Party 1: The customer’s device and OS security subsystems. Hardware root of trust, Secure Enclave/TEE, biometric authentication, key storage, and secure boot – all the on-device cryptography we have already traced.

Party 2: The mobile banking app and its embedded security SDKs. App attestation, anti-tamper controls, certificate pinning, RASP (Runtime Application Self-Protection) modules, and the numerous cryptographic libraries these SDKs depend on. A Cryptomathic analysis identified 14 or more distinct cryptographic key types and 10 or more cryptographic libraries within a single mobile payment wallet – and that count covers only the app layer, not the operating system or backend.

Party 3: The bank’s identity and access management layer. OAuth/OIDC authorization server, multi-factor authentication services, risk engine, device registration, and step-up authentication – each with its own TLS termination, JWT signing keys, and token encryption infrastructure.

Party 4: The bank’s API gateway and service mesh. TLS termination, mTLS enforcement, request signing policies, rate limiting, WAF integration, and token validation. In microservices architectures, internal service-to-service calls use mutual TLS with certificates issued by the bank’s internal CA – creating an internal zero-trust environment where trust is established cryptographically rather than by network location.

Extracted page text data:

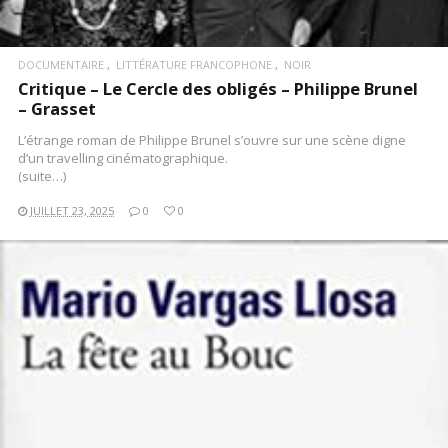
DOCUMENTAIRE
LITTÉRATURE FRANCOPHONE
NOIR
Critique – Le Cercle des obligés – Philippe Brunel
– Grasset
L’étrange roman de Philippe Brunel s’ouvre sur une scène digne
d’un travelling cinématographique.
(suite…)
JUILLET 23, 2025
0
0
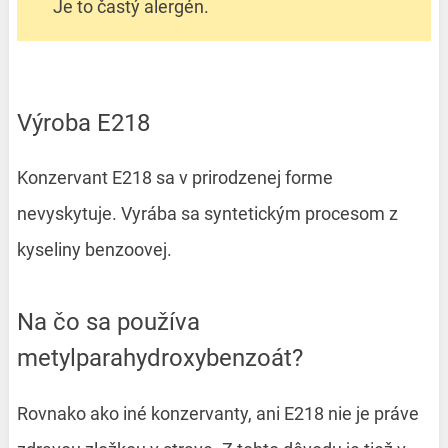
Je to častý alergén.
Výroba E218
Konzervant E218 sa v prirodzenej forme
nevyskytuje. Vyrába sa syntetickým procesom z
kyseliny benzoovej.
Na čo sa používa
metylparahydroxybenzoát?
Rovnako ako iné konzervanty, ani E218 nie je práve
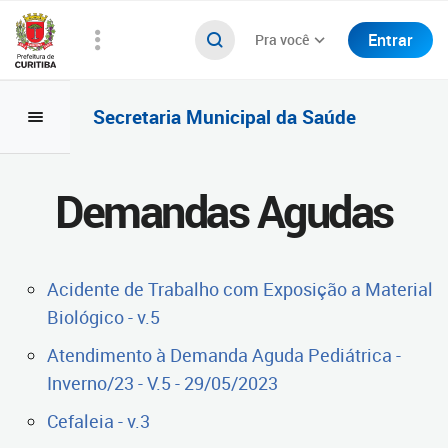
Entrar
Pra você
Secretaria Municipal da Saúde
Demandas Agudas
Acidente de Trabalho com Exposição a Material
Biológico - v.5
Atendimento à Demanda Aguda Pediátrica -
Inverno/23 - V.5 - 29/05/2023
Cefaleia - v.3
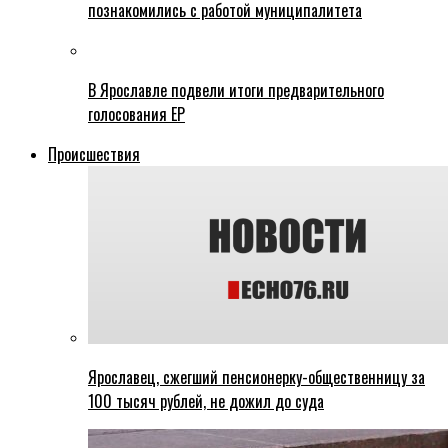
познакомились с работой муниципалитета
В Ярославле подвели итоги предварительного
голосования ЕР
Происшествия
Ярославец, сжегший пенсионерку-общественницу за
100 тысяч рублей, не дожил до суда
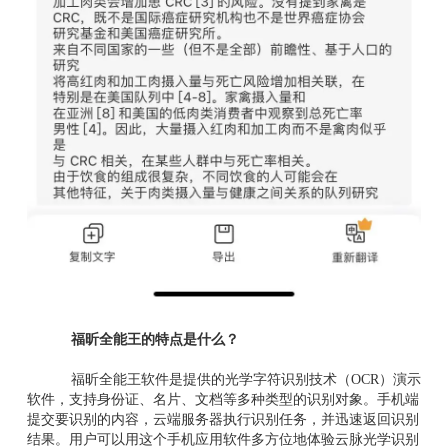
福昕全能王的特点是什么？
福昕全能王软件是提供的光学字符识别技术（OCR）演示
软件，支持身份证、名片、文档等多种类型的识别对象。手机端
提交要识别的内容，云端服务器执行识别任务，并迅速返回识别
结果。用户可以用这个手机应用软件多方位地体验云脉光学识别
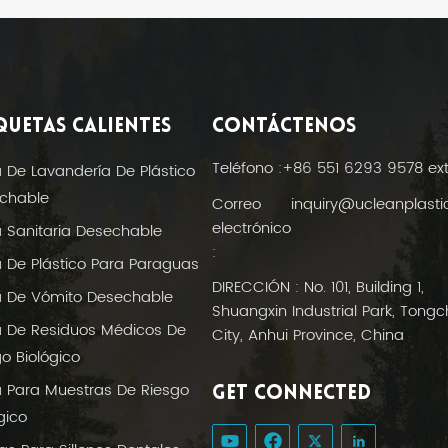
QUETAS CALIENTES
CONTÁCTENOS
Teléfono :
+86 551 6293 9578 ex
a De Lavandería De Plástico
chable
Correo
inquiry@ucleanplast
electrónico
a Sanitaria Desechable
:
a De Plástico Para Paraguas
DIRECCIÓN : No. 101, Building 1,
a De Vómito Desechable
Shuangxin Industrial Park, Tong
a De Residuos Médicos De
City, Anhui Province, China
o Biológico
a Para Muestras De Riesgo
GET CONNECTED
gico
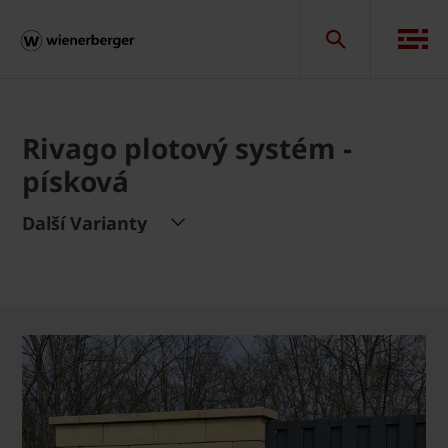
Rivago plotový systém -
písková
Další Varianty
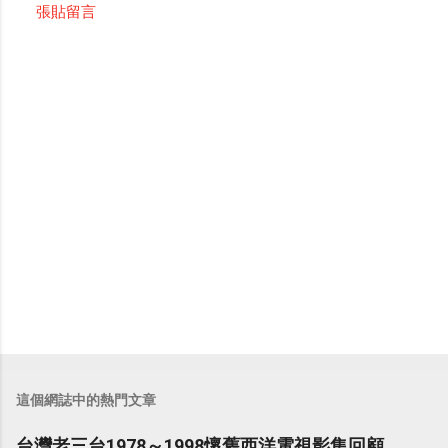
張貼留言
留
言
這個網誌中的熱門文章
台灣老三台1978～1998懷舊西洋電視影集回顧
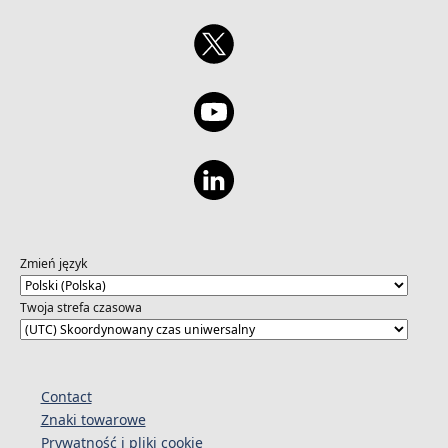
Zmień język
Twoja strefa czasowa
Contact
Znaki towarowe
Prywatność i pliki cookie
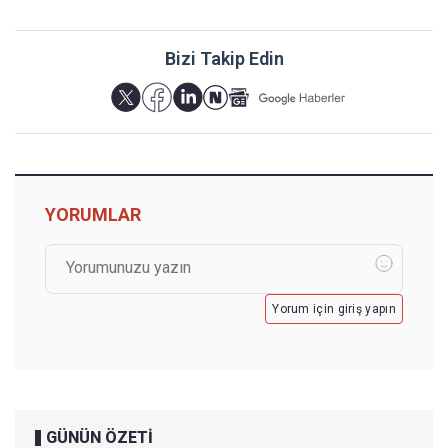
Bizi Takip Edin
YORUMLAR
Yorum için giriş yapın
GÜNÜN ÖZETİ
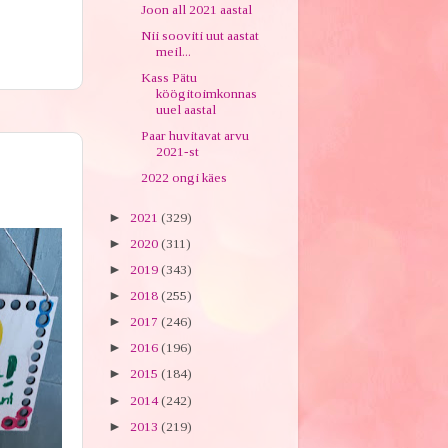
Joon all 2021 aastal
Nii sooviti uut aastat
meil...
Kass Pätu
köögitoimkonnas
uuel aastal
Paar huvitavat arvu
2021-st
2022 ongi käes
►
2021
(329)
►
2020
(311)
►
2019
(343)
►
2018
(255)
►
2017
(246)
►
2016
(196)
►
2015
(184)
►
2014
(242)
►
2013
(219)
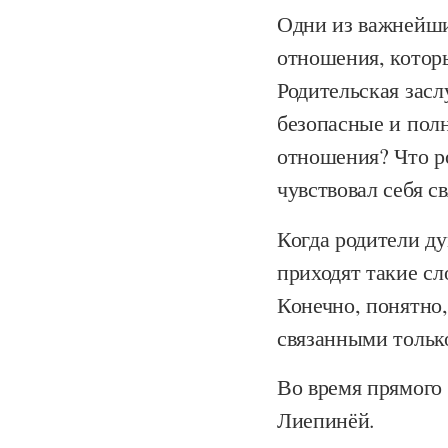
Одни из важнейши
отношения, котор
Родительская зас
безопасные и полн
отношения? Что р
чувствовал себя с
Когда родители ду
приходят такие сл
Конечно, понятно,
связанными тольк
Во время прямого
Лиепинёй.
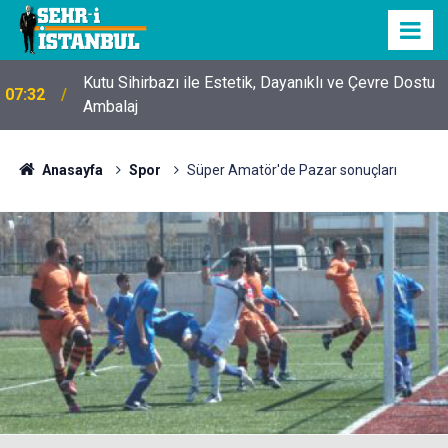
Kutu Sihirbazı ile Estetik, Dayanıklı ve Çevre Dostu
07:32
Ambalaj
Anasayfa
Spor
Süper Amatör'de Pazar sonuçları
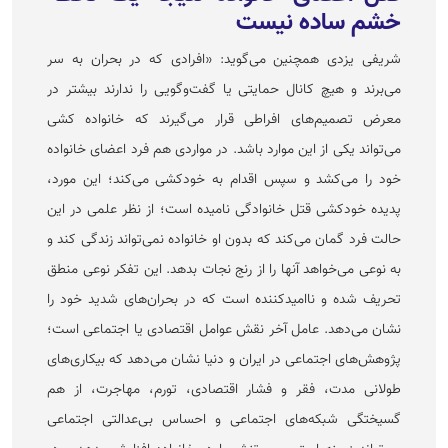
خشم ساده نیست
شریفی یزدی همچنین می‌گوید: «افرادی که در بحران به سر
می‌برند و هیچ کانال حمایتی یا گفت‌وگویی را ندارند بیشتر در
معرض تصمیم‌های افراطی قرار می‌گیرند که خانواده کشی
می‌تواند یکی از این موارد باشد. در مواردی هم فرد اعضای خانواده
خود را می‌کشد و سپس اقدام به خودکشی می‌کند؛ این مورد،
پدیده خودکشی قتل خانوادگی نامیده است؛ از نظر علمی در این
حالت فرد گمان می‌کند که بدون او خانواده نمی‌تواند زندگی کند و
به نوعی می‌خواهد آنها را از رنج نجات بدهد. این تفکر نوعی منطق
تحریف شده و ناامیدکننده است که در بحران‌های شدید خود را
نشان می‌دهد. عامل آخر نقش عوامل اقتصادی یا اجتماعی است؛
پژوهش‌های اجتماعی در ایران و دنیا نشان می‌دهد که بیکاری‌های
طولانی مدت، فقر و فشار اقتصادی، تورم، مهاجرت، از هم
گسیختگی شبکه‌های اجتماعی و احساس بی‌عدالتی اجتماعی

**Task set**
1. From the mobile banking security passage above, repeat the text starting with "Party 3: The" and going on through "by network location.".
2. Answer these questions using the mobile banking security passage above:
(a) How many distinct cryptographic key types did the Cryptomathic analysis find within a single mobile payment wallet?
(b) What does RASP stand for?
(c) In microservices architectures, what issues the certificates for internal service-to-service mutual TLS calls?

**Answers to the exercise**
1.
Party 3: The bank’s identity and access management layer. OAuth/OIDC authorization server, multi-factor authentication services, risk engine, device registration, and step-up authentication – each with its own TLS termination, JWT signing keys, and token encryption infrastructure.

Party 4: The bank’s API gateway and service mesh. TLS termination, mTLS enforcement, request signing policies, rate limiting, WAF integration, and token validation. In microservices architectures, internal service-to-service calls use mutual TLS with certificates issued by the bank’s internal CA – creating an internal zero-trust environment where trust is established cryptographically rather than by network location.

2.
(a) 14 or more
(b) Runtime Application Self-Protection
(c) The bank's internal CA